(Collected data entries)
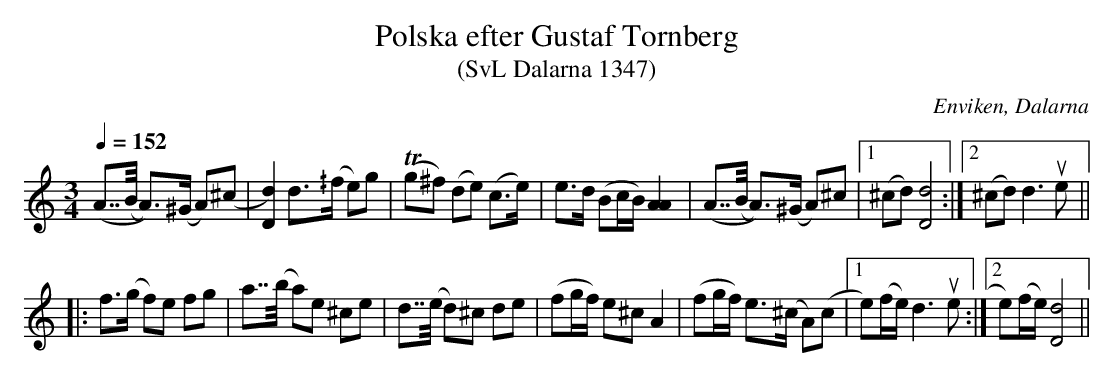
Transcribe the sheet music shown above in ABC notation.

X:1
T:Polska efter Gustaf Tornberg
T:(SvL Dalarna 1347)
O:Enviken, Dalarna
Q:1/4=152
M:3/4
L:1/8
K:Ddor
(A>>(B A>))(^G A)(^c|[d)D]2 d>(^/f e)g|(Tg^f) (de) (c>e)|e>d (Bc/B/) [AA]2|(A>>(B A>))(^G A)^c|1 (^cd) [dD]4:|2 (^cd) d3 ue||
|:f>(g f)e fg|a>>(b a)e ^ce|d>>(e d)^c de|(fg/f/) e^c A2|(fg/f/) e>(^c A)(c|1e)(f/e/) d3 ue:|2e)(f/e/) [dD]4||
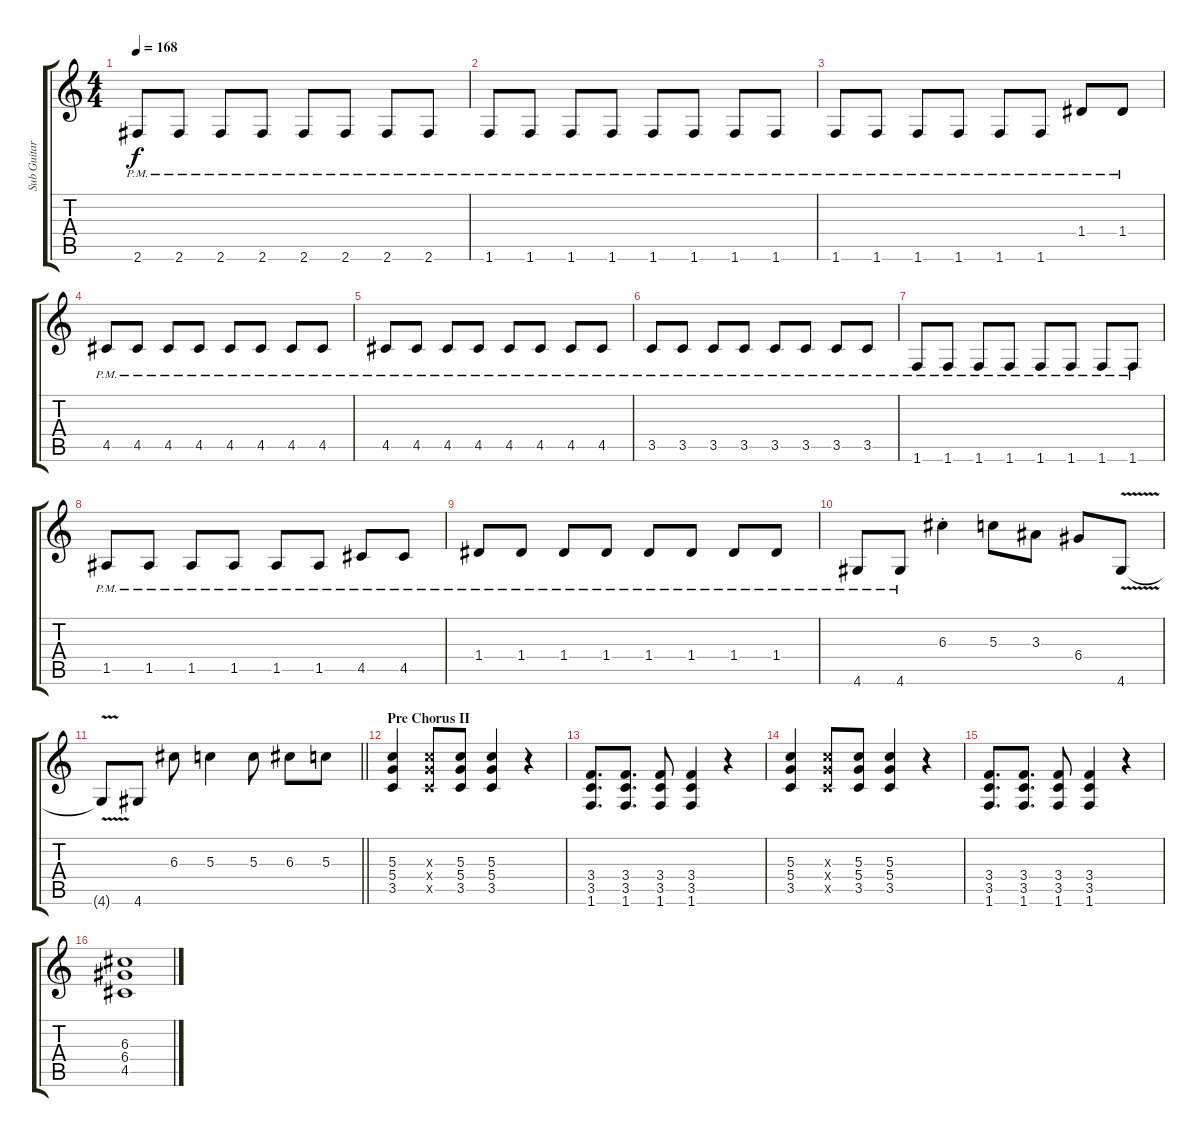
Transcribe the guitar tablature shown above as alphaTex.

\track ("Sub Guitar" "Sub Guitar") {instrument distortionguitar}
\staff {score tabs}
\tuning (E4 B3 G3 D3 A2 E2) {hide}
\ts (4 4)
\tempo 168
\clef g2
\ks c
2.6{pm}.8{dy f} 2.6{pm}.8 2.6{pm}.8 2.6{pm}.8 2.6{pm}.8 2.6{pm}.8 2.6{pm}.8 2.6{pm}.8 |
1.6{pm}.8 1.6{pm}.8 1.6{pm}.8 1.6{pm}.8 1.6{pm}.8 1.6{pm}.8 1.6{pm}.8 1.6{pm}.8 |
1.6{pm}.8 1.6{pm}.8 1.6{pm}.8 1.6{pm}.8 1.6{pm}.8 1.6{pm}.8 1.4{pm}.8 1.4{pm}.8 |
4.5{pm}.8 4.5{pm}.8 4.5{pm}.8 4.5{pm}.8 4.5{pm}.8 4.5{pm}.8 4.5{pm}.8 4.5{pm}.8 |
4.5{pm}.8 4.5{pm}.8 4.5{pm}.8 4.5{pm}.8 4.5{pm}.8 4.5{pm}.8 4.5{pm}.8 4.5{pm}.8 |
3.5{pm}.8 3.5{pm}.8 3.5{pm}.8 3.5{pm}.8 3.5{pm}.8 3.5{pm}.8 3.5{pm}.8 3.5{pm}.8 |
1.6{pm}.8 1.6{pm}.8 1.6{pm}.8 1.6{pm}.8 1.6{pm}.8 1.6{pm}.8 1.6{pm}.8 1.6{pm}.8 |
1.5{pm}.8 1.5{pm}.8 1.5{pm}.8 1.5{pm}.8 1.5{pm}.8 1.5{pm}.8 4.5{pm}.8 4.5{pm}.8 |
1.4{pm}.8 1.4{pm}.8 1.4{pm}.8 1.4{pm}.8 1.4{pm}.8 1.4{pm}.8 1.4{pm}.8 1.4{pm}.8 |
4.6{pm}.8 4.6{pm}.8 6.3{st}.4 5.3.8 3.3.8 6.4.8 4.6{v}.8 |
\barLineRight lightlight
4.6{t}.8 4.6.8 6.3.8 5.3.4 5.3.8 6.3.8 5.3.8 |
\section ("" "Pre Chorus II")
(5.3 5.4 3.5).4 (5.3{x} 5.4{x} 3.5{x}).8 (5.3 5.4 3.5).8 (5.3 5.4 3.5).4 r.4 |
(3.4 3.5 1.6).8{d} (3.4 3.5 1.6).8{d} (3.4 3.5 1.6).8 (3.4 3.5 1.6).4 r.4 |
(5.3 5.4 3.5).4 (5.3{x} 5.4{x} 3.5{x}).8 (5.3 5.4 3.5).8 (5.3 5.4 3.5).4 r.4 |
(3.4 3.5 1.6).8{d} (3.4 3.5 1.6).8{d} (3.4 3.5 1.6).8 (3.4 3.5 1.6).4 r.4 |
(6.3 6.4 4.5).1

#### EXERCISE TASK
Reproduce every line of the data above without changing anything, but omit the pictures.

#### OUTPUT FOR THIS EXERCISE
Transcribe the sheet music shown above in ABC notation.

X:1
T:Polska efter Gustaf Tornberg
T:(SvL Dalarna 1347)
O:Enviken, Dalarna
Q:1/4=152
M:3/4
L:1/8
K:Ddor
(A>>(B A>))(^G A)(^c|[d)D]2 d>(^/f e)g|(Tg^f) (de) (c>e)|e>d (Bc/B/) [AA]2|(A>>(B A>))(^G A)^c|1 (^cd) [dD]4:|2 (^cd) d3 ue||
|:f>(g f)e fg|a>>(b a)e ^ce|d>>(e d)^c de|(fg/f/) e^c A2|(fg/f/) e>(^c A)(c|1e)(f/e/) d3 ue:|2e)(f/e/) [dD]4||
Transcribe the guitar tablature shown above as alphaTex.

\track ("Sub Guitar" "Sub Guitar") {instrument distortionguitar}
\staff {score tabs}
\tuning (E4 B3 G3 D3 A2 E2) {hide}
\ts (4 4)
\tempo 168
\clef g2
\ks c
2.6{pm}.8{dy f} 2.6{pm}.8 2.6{pm}.8 2.6{pm}.8 2.6{pm}.8 2.6{pm}.8 2.6{pm}.8 2.6{pm}.8 |
1.6{pm}.8 1.6{pm}.8 1.6{pm}.8 1.6{pm}.8 1.6{pm}.8 1.6{pm}.8 1.6{pm}.8 1.6{pm}.8 |
1.6{pm}.8 1.6{pm}.8 1.6{pm}.8 1.6{pm}.8 1.6{pm}.8 1.6{pm}.8 1.4{pm}.8 1.4{pm}.8 |
4.5{pm}.8 4.5{pm}.8 4.5{pm}.8 4.5{pm}.8 4.5{pm}.8 4.5{pm}.8 4.5{pm}.8 4.5{pm}.8 |
4.5{pm}.8 4.5{pm}.8 4.5{pm}.8 4.5{pm}.8 4.5{pm}.8 4.5{pm}.8 4.5{pm}.8 4.5{pm}.8 |
3.5{pm}.8 3.5{pm}.8 3.5{pm}.8 3.5{pm}.8 3.5{pm}.8 3.5{pm}.8 3.5{pm}.8 3.5{pm}.8 |
1.6{pm}.8 1.6{pm}.8 1.6{pm}.8 1.6{pm}.8 1.6{pm}.8 1.6{pm}.8 1.6{pm}.8 1.6{pm}.8 |
1.5{pm}.8 1.5{pm}.8 1.5{pm}.8 1.5{pm}.8 1.5{pm}.8 1.5{pm}.8 4.5{pm}.8 4.5{pm}.8 |
1.4{pm}.8 1.4{pm}.8 1.4{pm}.8 1.4{pm}.8 1.4{pm}.8 1.4{pm}.8 1.4{pm}.8 1.4{pm}.8 |
4.6{pm}.8 4.6{pm}.8 6.3{st}.4 5.3.8 3.3.8 6.4.8 4.6{v}.8 |
\barLineRight lightlight
4.6{t}.8 4.6.8 6.3.8 5.3.4 5.3.8 6.3.8 5.3.8 |
\section ("" "Pre Chorus II")
(5.3 5.4 3.5).4 (5.3{x} 5.4{x} 3.5{x}).8 (5.3 5.4 3.5).8 (5.3 5.4 3.5).4 r.4 |
(3.4 3.5 1.6).8{d} (3.4 3.5 1.6).8{d} (3.4 3.5 1.6).8 (3.4 3.5 1.6).4 r.4 |
(5.3 5.4 3.5).4 (5.3{x} 5.4{x} 3.5{x}).8 (5.3 5.4 3.5).8 (5.3 5.4 3.5).4 r.4 |
(3.4 3.5 1.6).8{d} (3.4 3.5 1.6).8{d} (3.4 3.5 1.6).8 (3.4 3.5 1.6).4 r.4 |
(6.3 6.4 4.5).1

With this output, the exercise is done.